> Requirement
Could you print every line from the first one of the records below through the line containing "hospital stay: yes.", with both included and nothing else?

[Items listed in a dataset]
━━━━━━━━

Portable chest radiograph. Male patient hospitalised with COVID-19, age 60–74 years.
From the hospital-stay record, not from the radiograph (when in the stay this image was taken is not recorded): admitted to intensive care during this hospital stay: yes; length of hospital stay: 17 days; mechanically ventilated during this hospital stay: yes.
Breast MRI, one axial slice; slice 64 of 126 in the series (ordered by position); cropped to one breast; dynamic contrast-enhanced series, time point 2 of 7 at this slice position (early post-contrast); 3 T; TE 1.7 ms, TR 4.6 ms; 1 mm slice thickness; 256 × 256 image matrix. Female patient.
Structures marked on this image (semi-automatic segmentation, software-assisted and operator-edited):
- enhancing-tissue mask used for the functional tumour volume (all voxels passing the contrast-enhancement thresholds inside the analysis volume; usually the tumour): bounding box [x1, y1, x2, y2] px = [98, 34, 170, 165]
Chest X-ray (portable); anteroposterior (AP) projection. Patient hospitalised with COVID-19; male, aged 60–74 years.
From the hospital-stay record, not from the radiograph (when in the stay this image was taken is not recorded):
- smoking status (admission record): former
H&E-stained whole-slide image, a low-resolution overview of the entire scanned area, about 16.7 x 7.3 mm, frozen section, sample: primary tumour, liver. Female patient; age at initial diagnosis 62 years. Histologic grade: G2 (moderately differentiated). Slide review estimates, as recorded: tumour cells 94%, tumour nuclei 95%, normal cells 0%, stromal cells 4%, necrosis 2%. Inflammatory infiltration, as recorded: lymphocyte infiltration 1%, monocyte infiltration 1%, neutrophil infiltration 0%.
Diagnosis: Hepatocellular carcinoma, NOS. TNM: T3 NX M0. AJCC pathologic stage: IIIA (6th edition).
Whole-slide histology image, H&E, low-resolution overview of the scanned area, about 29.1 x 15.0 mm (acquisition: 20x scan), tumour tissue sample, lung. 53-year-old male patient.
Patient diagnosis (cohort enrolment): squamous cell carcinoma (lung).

━━━━━━━━

> Answer below
Portable chest radiograph. Male patient hospitalised with COVID-19, age 60–74 years.
From the hospital-stay record, not from the radiograph (when in the stay this image was taken is not recorded): admitted to intensive care during this hospital stay: yes; length of hospital stay: 17 days; mechanically ventilated during this hospital stay: yes.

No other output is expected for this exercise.